Monday, March 25, 2019

Elizabeth City officials are putting together another offer for the Elizabeth City Shipyard site, though buying it will depend on receiving at least $1 million in state funds.

Gov. Roy Cooper’s budget for next year has proposed spending $1 million on buying and cleaning up the property, and the city is also seeking two grants worth a combined $450,000 to supplement the state earmark, City Manager Rich Olson told councilors during their finance committee meeting on Thursday.

The city has sought to buy the shipyard, owned by Mary Hadley Griffin, for years, but a deal has been elusive. That's largely been due not only to the property's price tag, but also because of environmental contamination at the site that carries major costs and liabilities.

The $1 million earmarked for the shipyard property’s purchase is among the millions of dollars Cooper’s proposed budget, released earlier this month, would spend in rural communities. Another earmark of area significance is the nearly $15 million Cooper wants to spend on Perquimans County's Marine Industrial Park.

Whether lawmakers will include the money in their budget is to be determined.Olson noted the city and Pasquotank County plan to meet with local lawmakers on March 29 to discuss the shipyard and other priorities.

To supplement the $1 million in Cooper’s budget, Olson told councilors he is also proposing the city apply for $250,000 from the N.C. Parks and Recreation Trust Fund, and $200,000 in CAMA, or Coastal Access Management Act, grant funds. The PARTF grant would require a dollar-for-dollar local match, which Olson said the city would mostly cover with the CAMA grant. The CAMA grant would also carry a 10 percent, or $20,000, local match.

The governor's proposed $1 million — if it finds its way into lawmakers’ budget — may not be used toward local matches for other grants, Olson said.

Olson declined to say how much Griffin wants for the shipyard, but said the $1 million would cover the cost of acquisition as well as removal of junk from the site. Receiving the state grants would mean the city would have more money to spend cleaning up and improving the site, he said.

If the city were to win the grants but not get the $1 million Cooper wants to spend, the city would have to turn down the grants, Olson said in a follow-up interview. That’s because the project’s costs would be more than what the city is capable of paying, he said.

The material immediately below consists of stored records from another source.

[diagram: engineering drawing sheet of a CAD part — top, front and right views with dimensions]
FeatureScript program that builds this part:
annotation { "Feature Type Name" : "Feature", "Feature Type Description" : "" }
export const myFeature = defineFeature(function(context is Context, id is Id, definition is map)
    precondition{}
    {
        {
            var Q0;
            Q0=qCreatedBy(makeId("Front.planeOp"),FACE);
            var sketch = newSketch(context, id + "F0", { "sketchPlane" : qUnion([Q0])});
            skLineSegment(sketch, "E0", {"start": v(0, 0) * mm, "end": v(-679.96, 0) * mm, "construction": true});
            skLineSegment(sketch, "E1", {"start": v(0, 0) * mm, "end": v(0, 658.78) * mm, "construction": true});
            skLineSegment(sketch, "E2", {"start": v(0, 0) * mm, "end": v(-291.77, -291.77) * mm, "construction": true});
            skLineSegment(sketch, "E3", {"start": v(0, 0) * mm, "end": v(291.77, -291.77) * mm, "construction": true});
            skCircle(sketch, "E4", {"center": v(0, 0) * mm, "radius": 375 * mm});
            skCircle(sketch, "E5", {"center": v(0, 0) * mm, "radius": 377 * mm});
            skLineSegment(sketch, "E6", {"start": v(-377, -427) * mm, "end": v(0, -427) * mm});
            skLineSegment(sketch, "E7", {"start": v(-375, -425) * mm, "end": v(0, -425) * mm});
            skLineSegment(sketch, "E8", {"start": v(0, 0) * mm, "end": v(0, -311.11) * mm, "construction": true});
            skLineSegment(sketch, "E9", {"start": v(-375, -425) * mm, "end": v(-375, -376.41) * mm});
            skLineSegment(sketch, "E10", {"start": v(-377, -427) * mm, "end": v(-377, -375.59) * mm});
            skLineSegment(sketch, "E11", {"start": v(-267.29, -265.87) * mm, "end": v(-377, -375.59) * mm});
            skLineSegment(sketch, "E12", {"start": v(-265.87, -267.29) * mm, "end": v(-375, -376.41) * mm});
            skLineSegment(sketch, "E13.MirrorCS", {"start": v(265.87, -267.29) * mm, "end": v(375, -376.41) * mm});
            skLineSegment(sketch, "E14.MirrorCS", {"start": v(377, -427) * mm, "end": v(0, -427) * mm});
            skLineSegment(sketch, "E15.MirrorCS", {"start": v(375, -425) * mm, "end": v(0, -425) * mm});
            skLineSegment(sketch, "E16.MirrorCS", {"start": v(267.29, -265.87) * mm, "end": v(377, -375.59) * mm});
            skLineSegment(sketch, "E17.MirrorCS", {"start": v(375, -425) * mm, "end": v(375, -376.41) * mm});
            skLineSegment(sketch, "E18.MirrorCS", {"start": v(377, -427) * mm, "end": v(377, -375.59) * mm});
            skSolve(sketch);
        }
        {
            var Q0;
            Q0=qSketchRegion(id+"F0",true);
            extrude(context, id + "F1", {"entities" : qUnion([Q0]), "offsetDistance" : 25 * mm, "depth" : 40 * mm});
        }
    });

City officials have identified the shipyard as a vital property to the waterfront, a conclusion affirmed by an outside consultant who helped develop the city's current waterfront master plan. However, community members have differed on how the property should be used. Some want it converted into a public park; others have suggested it be used for some kind of business development.

Olson told councilors the city is trying to acquire the property while leaving its options open. Cooper's $1 million budget earmark doesn't appear to restrict future uses of the site, but the PARTF and coastal access grants would require the city to own and use the property for public use forever, Olson said.

“I would not be surprised if we designated PARTF in this part of the property, and CAMA in this part of the property, so we would have the option if we wanted to do some type of mixed-use” development, he said.

Councilors tentatively approved seeking both grants at Thursday’s meeting. They're set to hold another vote during Monday's meeting.

Olson said that, separately from buying and cleaning up the site, its redevelopment will require a Brownfield agreement that will help define what environmental work is needed. It's possible that contaminants could be covered with a clay cap, which would be cheaper than digging them up and removing them, he explained.

Even once the site is cleaned up, Olson said it might be suitable for a park, but residences likely could never be built on it.